• WHAT YOU ARE ASKED TO DO
Leaving the pictures out, transcribe the records below exactly.

[[ INFORMATION, beginning ]]

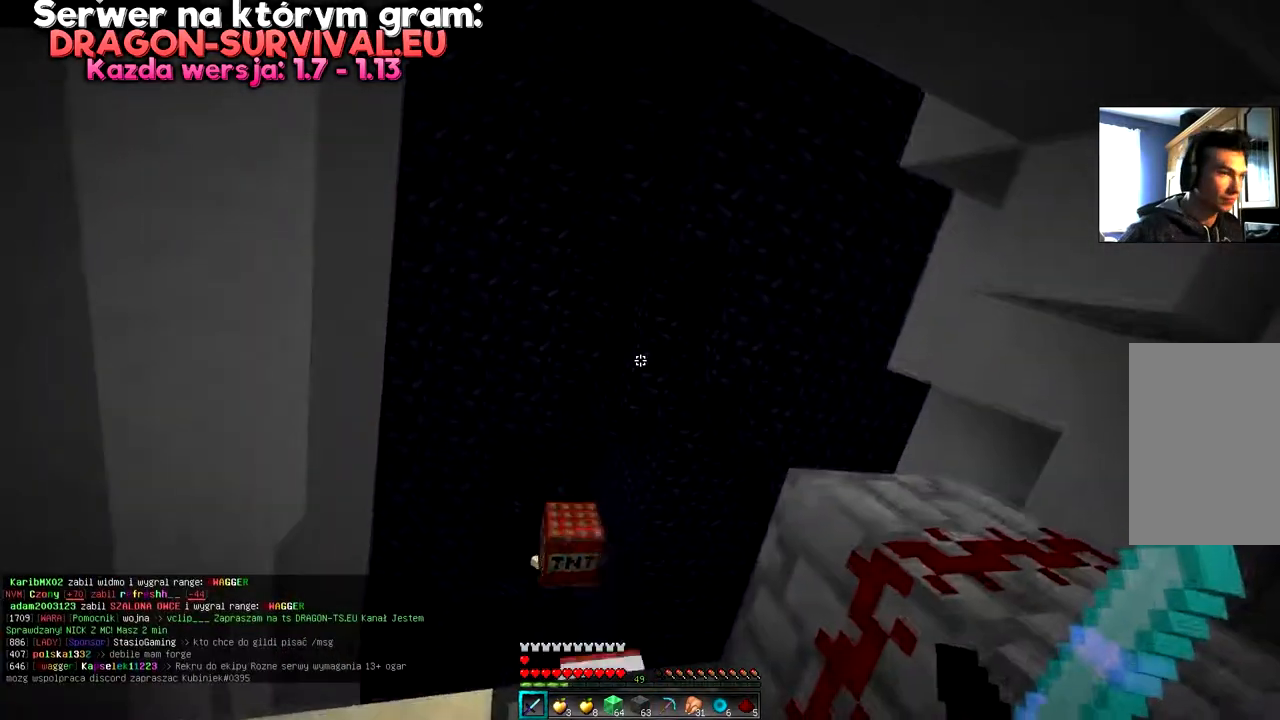
{"keys": [], "mouse": [], "events": []}
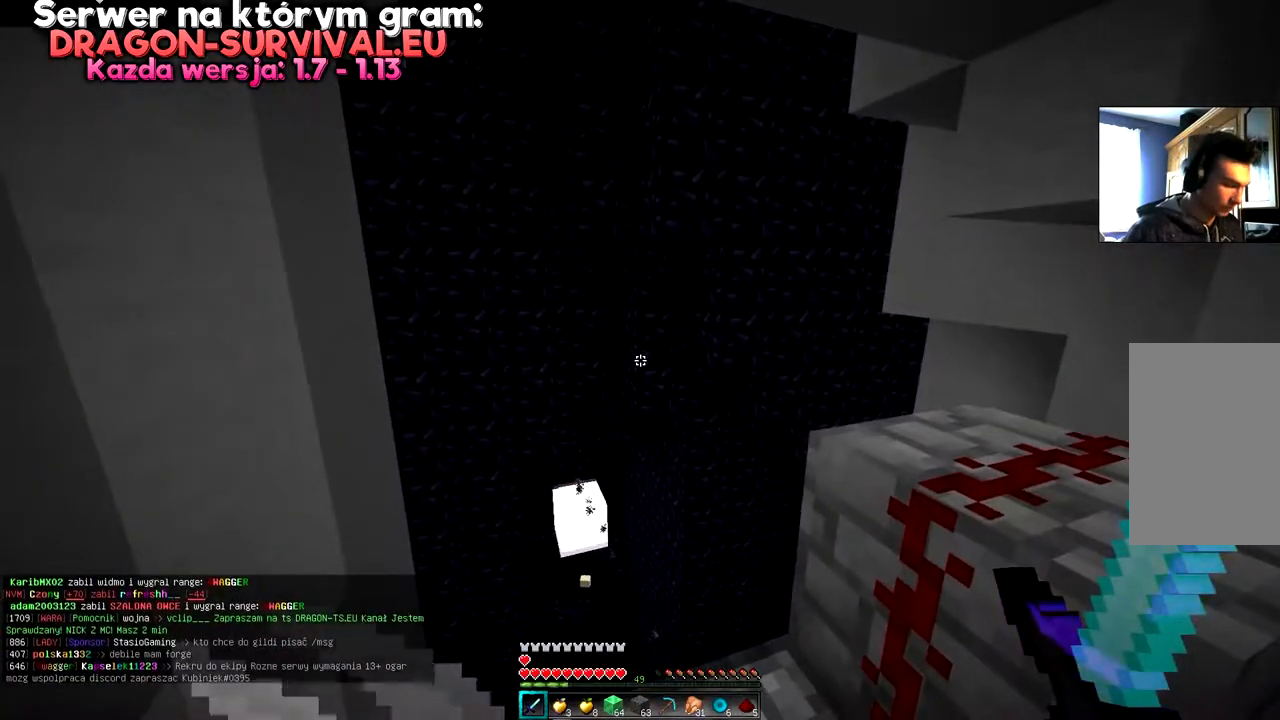
{"keys": [], "mouse": [], "events": []}
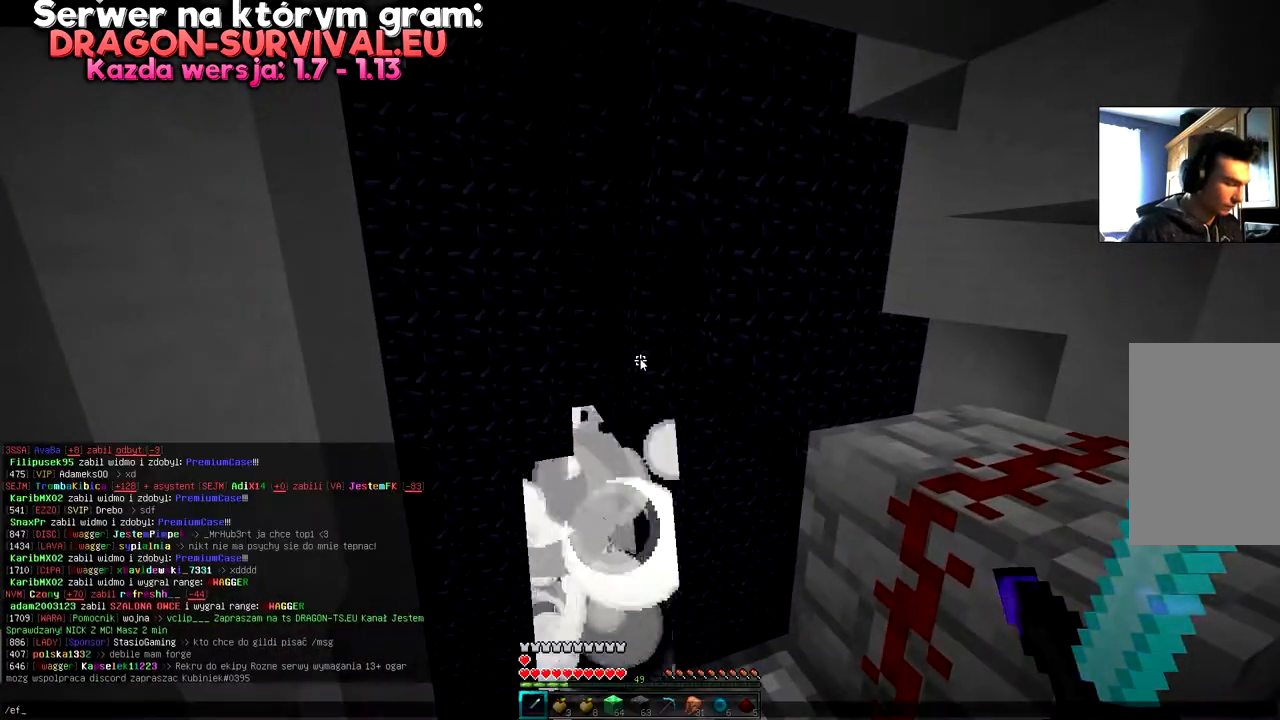
{"keys": [], "mouse": [], "events": []}
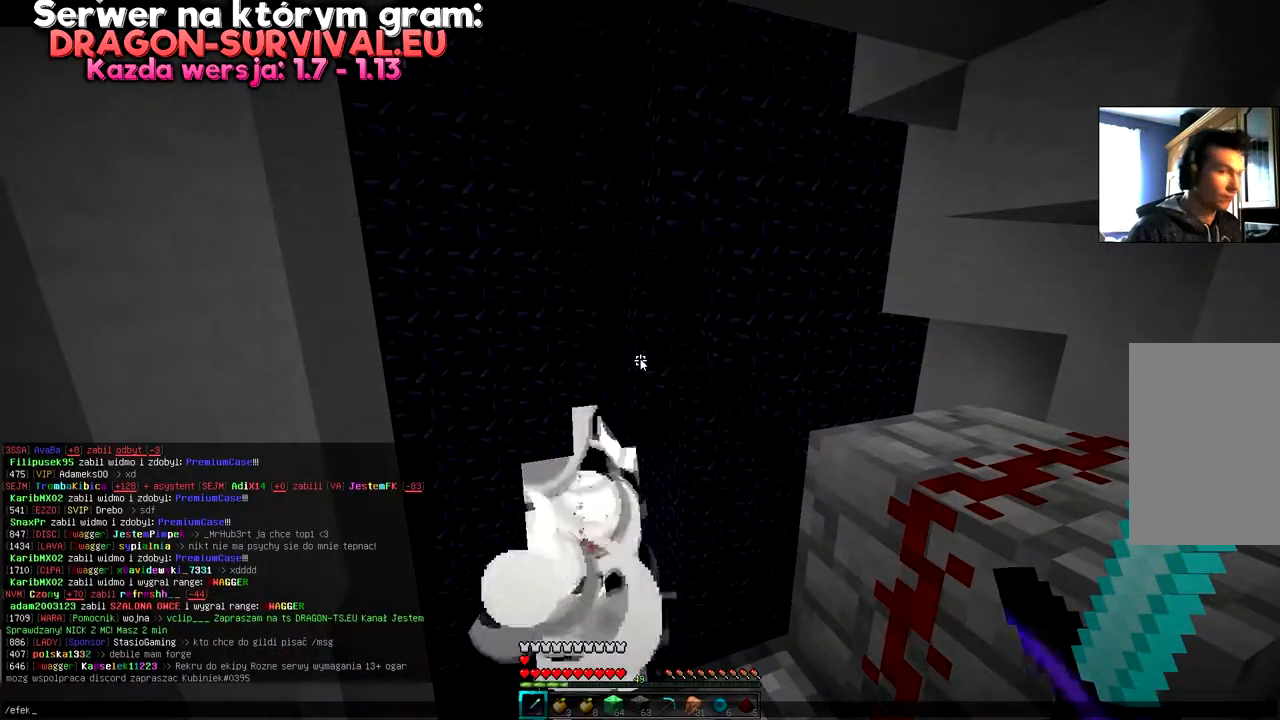
{"keys": [], "mouse": [], "events": []}
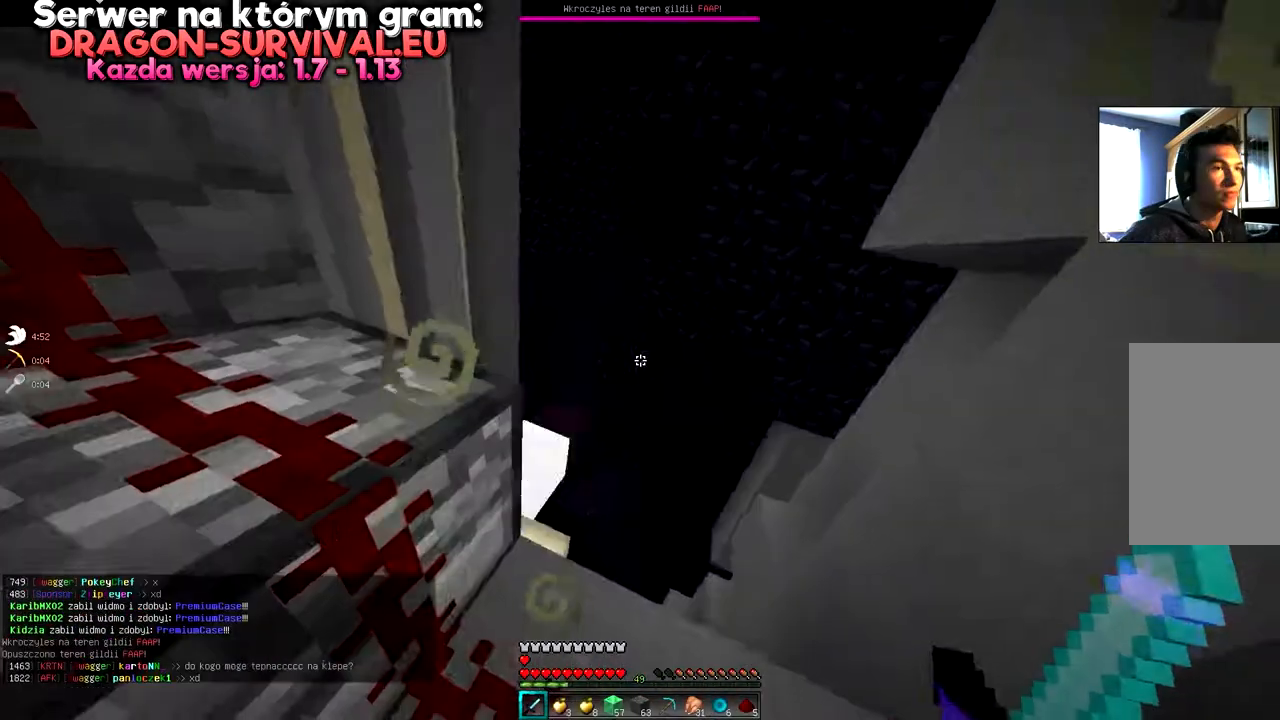
{"keys": ["s"], "mouse": [], "events": [[84, "s", "down"]]}
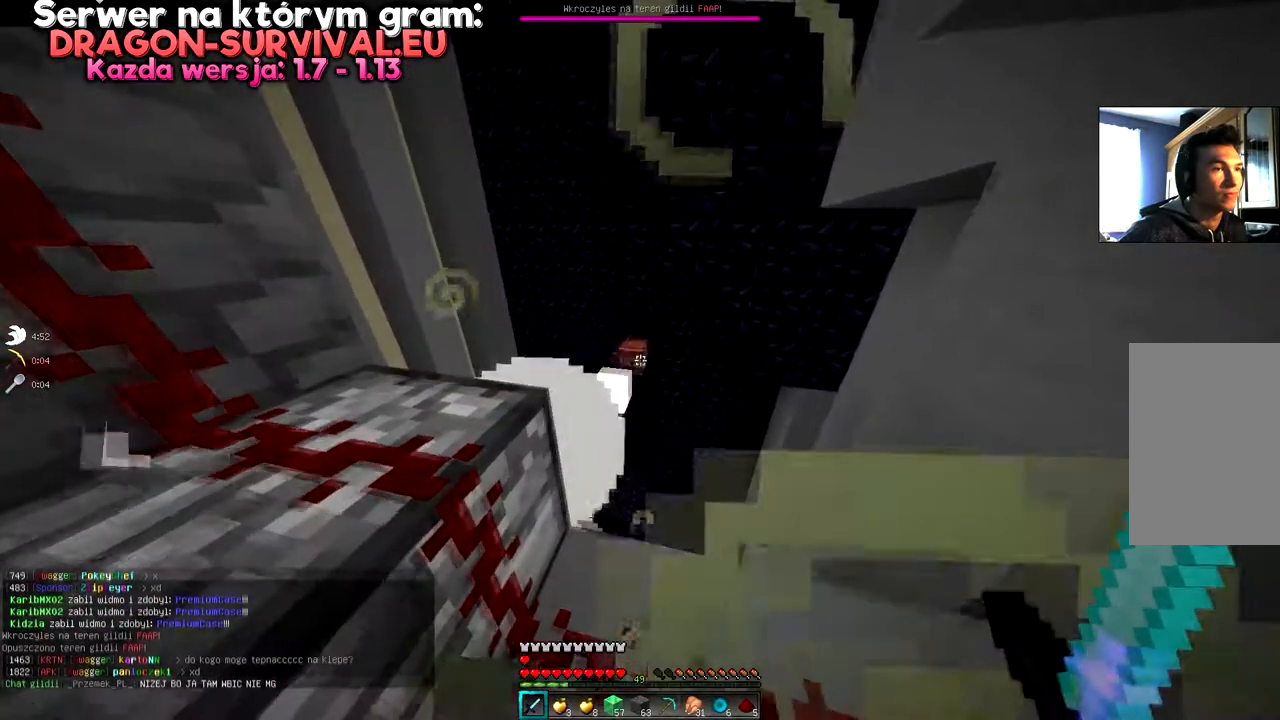
{"keys": [], "mouse": [], "events": [[166, "s", "up"]]}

[[ INFORMATION, end ]]

• SOLUTION TO THE EXERCISE
{"keys": [], "mouse": [], "events": []}
{"keys": [], "mouse": [], "events": []}
{"keys": [], "mouse": [], "events": []}
{"keys": [], "mouse": [], "events": []}
{"keys": ["s"], "mouse": [], "events": [[84, "s", "down"]]}
{"keys": [], "mouse": [], "events": [[166, "s", "up"]]}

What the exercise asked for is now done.